[Document understanding data]
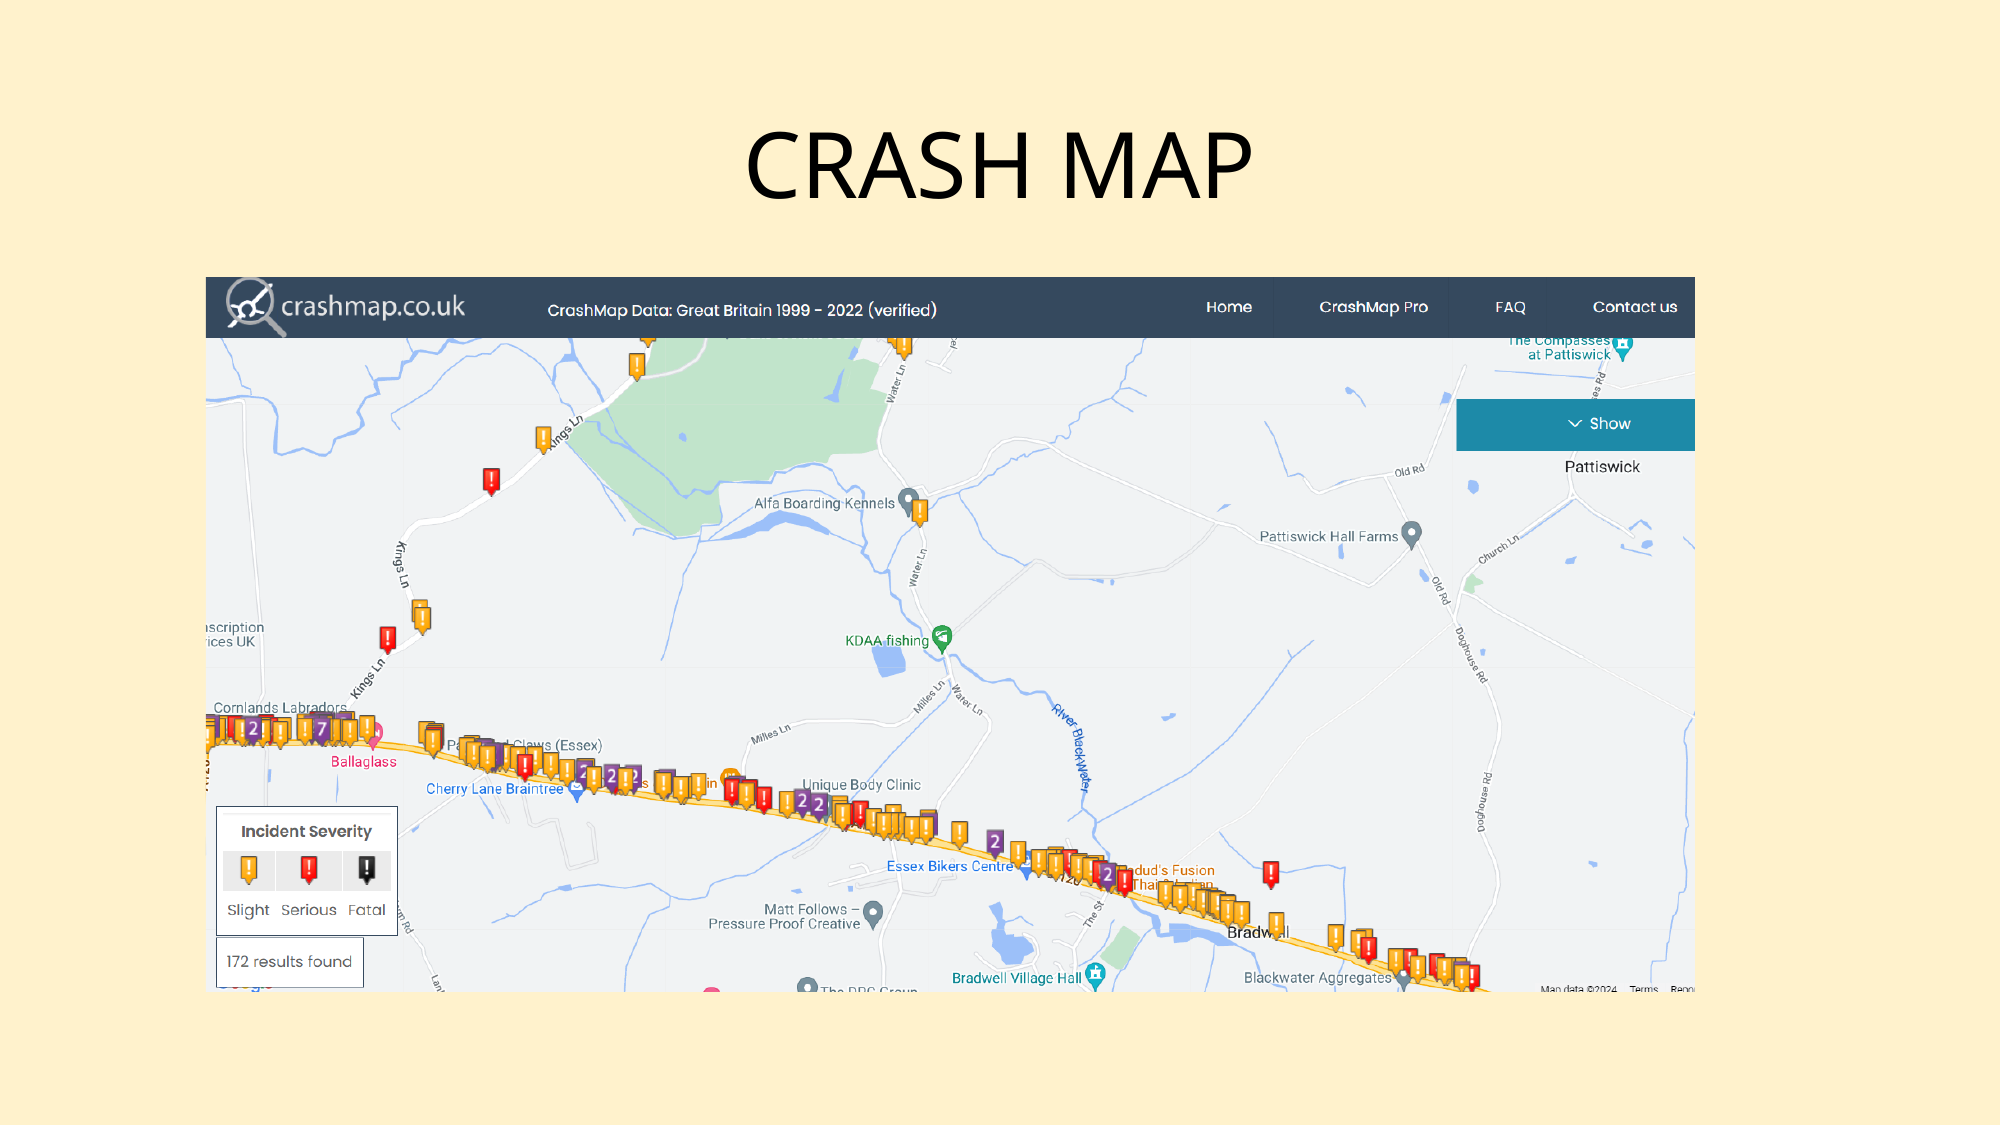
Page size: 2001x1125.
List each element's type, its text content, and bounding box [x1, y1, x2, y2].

title CRASH MAP [137, 59, 1863, 278]
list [205, 277, 1695, 992]
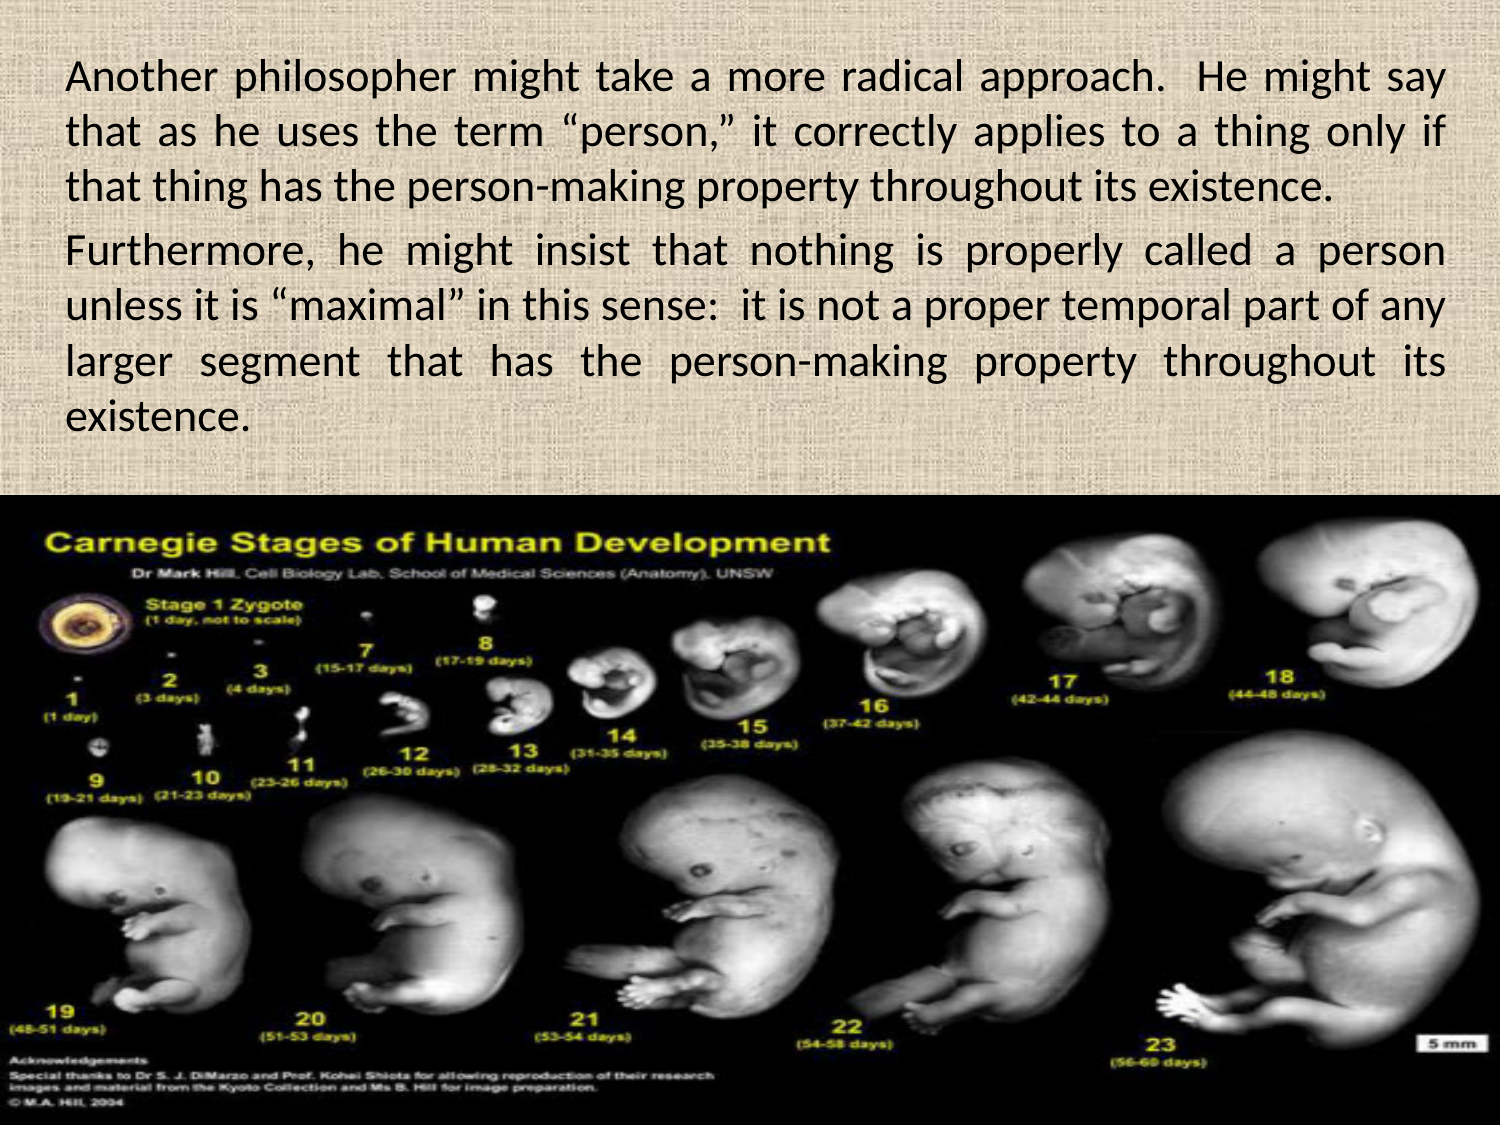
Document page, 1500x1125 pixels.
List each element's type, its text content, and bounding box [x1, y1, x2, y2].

picture [0, 0, 1500, 1125]
list Another philosopher might take a more radical approach. He might say that as he uses the term “person,” it correctly applies to a thing only if that thing has the person-making property throughout its existence. Furthermore, he might insist that nothing is properly called a person unless it is “maximal” in this sense: it is not a proper temporal part of any larger segment that has the person-making property throughout its existence. [50, 37, 1463, 488]
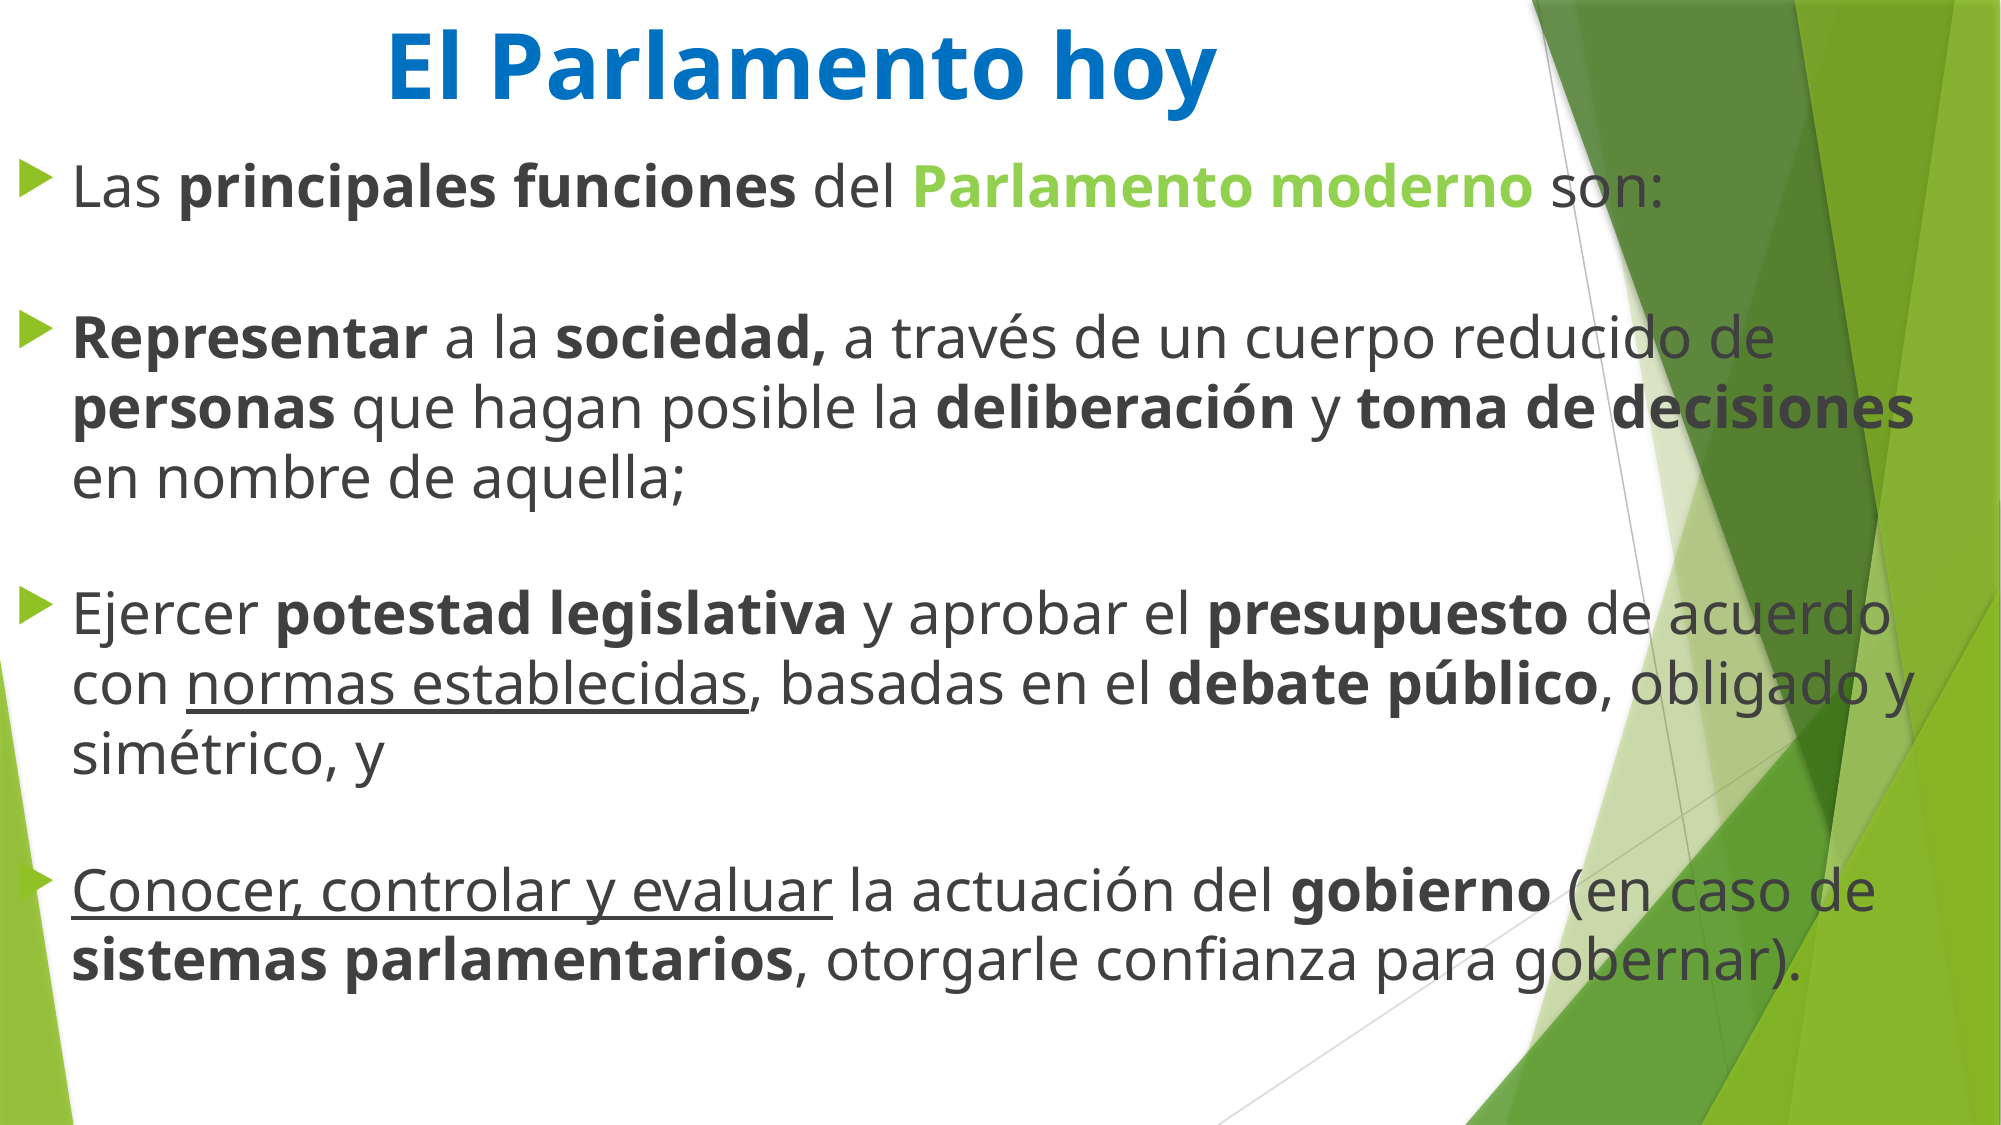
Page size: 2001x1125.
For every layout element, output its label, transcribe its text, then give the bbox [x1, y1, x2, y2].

list Las principales funciones del Parlamento moderno son: Representar a la sociedad, a través de un cuerpo reducido de personas que hagan posible la deliberación y toma de decisiones en nombre de aquella; Ejercer potestad legislativa y aprobar el presupuesto de acuerdo con normas establecidas, basadas en el debate público, obligado y simétrico, y Conocer, controlar y evaluar la actuación del gobierno (en caso de sistemas parlamentarios, otorgarle confianza para gobernar). [0, 141, 2000, 1125]
title El Parlamento hoy [0, 0, 1604, 141]
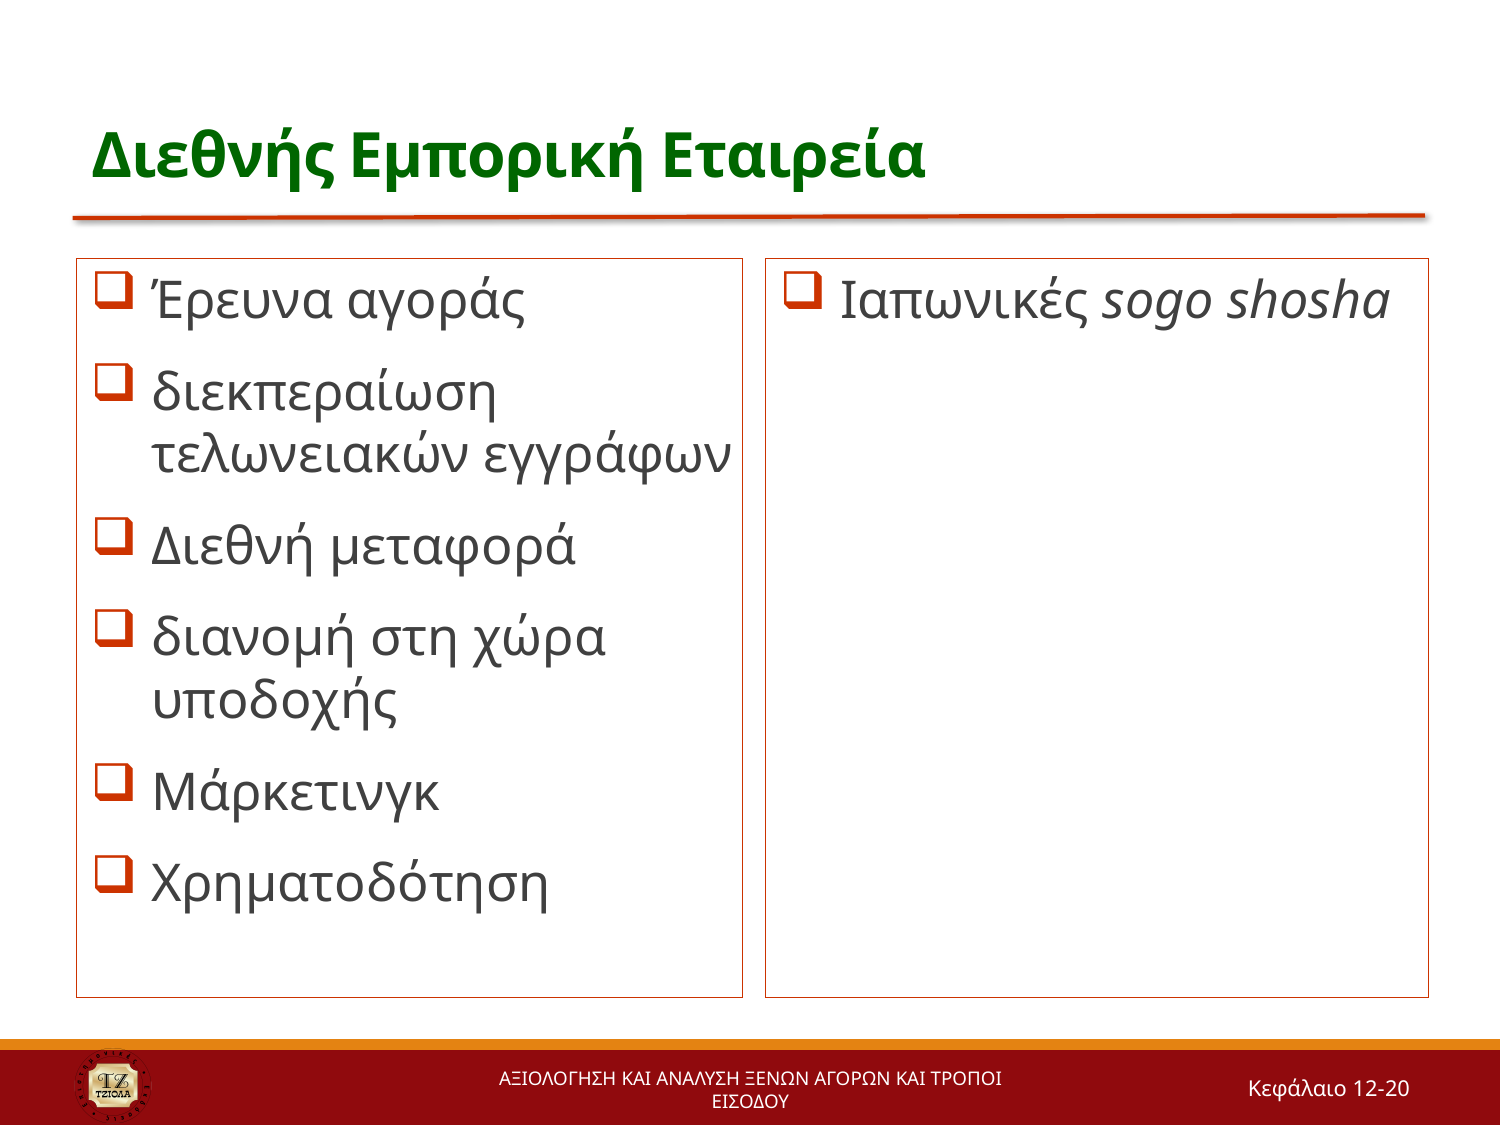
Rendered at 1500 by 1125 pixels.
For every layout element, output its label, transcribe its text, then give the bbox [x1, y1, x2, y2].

list Έρευνα αγοράς διεκπεραίωση τελωνειακών εγγράφων Διεθνή μεταφορά διανομή στη χώρα υποδοχής Μάρκετινγκ Χρηματοδότηση [76, 258, 743, 998]
footer Αξιολογηση και Αναλυση Ξενων Αγορων και Τροποι Εισοδου [453, 1059, 1047, 1120]
title Διεθνής Εμπορική Εταιρεία [76, 47, 1429, 197]
slide_number Κεφάλαιο 12-20 [1218, 1059, 1425, 1120]
list Ιαπωνικές sogo shosha [765, 258, 1429, 998]
picture [72, 1046, 154, 1125]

[Work instruction]
The records above are to be set down exactly as written, with no images.

[Answer for the task]
Page size: 2001x1125.
List each element's type, its text content, and bounding box [x1, y1, x2, y2].

title CRASH MAP [137, 59, 1863, 278]
list [205, 277, 1695, 992]
Document page, 1500x1125 pixels.
List each element's type, its text content, and bounding box [x1, y1, x2, y2].

picture [0, 0, 1500, 1125]
list Another philosopher might take a more radical approach. He might say that as he uses the term “person,” it correctly applies to a thing only if that thing has the person-making property throughout its existence. Furthermore, he might insist that nothing is properly called a person unless it is “maximal” in this sense: it is not a proper temporal part of any larger segment that has the person-making property throughout its existence. [50, 37, 1463, 488]
Page size: 2001x1125.
For every layout element, output its label, transcribe its text, then give the bbox [x1, y1, x2, y2].

list Las principales funciones del Parlamento moderno son: Representar a la sociedad, a través de un cuerpo reducido de personas que hagan posible la deliberación y toma de decisiones en nombre de aquella; Ejercer potestad legislativa y aprobar el presupuesto de acuerdo con normas establecidas, basadas en el debate público, obligado y simétrico, y Conocer, controlar y evaluar la actuación del gobierno (en caso de sistemas parlamentarios, otorgarle confianza para gobernar). [0, 141, 2000, 1125]
title El Parlamento hoy [0, 0, 1604, 141]
Rendered at 1500 by 1125 pixels.
For every layout element, output its label, transcribe its text, then give the bbox [x1, y1, x2, y2].

list Έρευνα αγοράς διεκπεραίωση τελωνειακών εγγράφων Διεθνή μεταφορά διανομή στη χώρα υποδοχής Μάρκετινγκ Χρηματοδότηση [76, 258, 743, 998]
footer Αξιολογηση και Αναλυση Ξενων Αγορων και Τροποι Εισοδου [453, 1059, 1047, 1120]
title Διεθνής Εμπορική Εταιρεία [76, 47, 1429, 197]
slide_number Κεφάλαιο 12-20 [1218, 1059, 1425, 1120]
list Ιαπωνικές sogo shosha [765, 258, 1429, 998]
picture [72, 1046, 154, 1125]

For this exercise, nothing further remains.